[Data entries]
—————

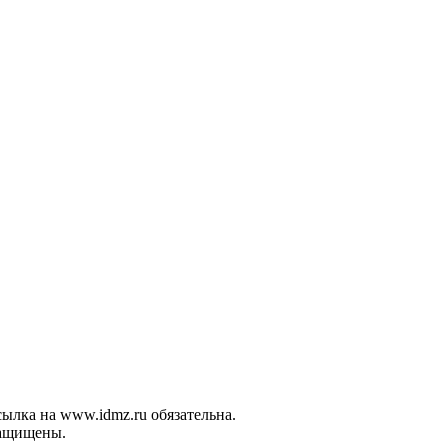
ылка на www.idmz.ru обязательна.
защищены.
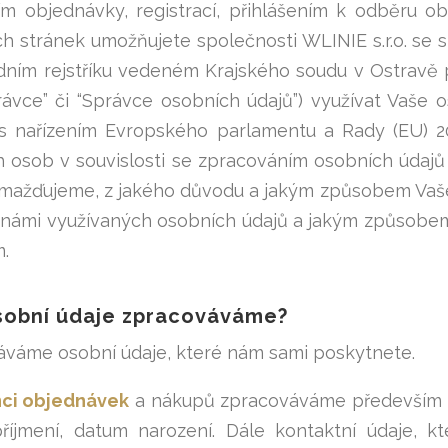
m objednávky, registrací, přihlášením k odběru o
 stránek umožňujete společnosti WLINIE s.r.o. se sí
ním rejstříku vedeném Krajského soudu v Ostravě po
rávce” či “Správce osobních údajů”) využívat Vaše 
 s nařízením Evropského parlamentu a Rady (EU) 
h osob v souvislosti se zpracováním osobních údajů
mažďujeme, z jakého důvodu a jakým způsobem Vaše 
námi využívaných osobních údajů a jakým způsobem 
m.
sobní údaje zpracováváme?
váme osobní údaje, které nám sami poskytnete.
nci objednávek
a nákupů zpracováváme především ide
říjmení, datum narození. Dále kontaktní údaje, kt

—————

TO DO — Where the word "Vaše" appears in a line of the entries, copy that line.

REPLY TO THE EXERCISE —
rávce” či “Správce osobních údajů”) využívat Vaše 
mažďujeme, z jakého důvodu a jakým způsobem Vaše 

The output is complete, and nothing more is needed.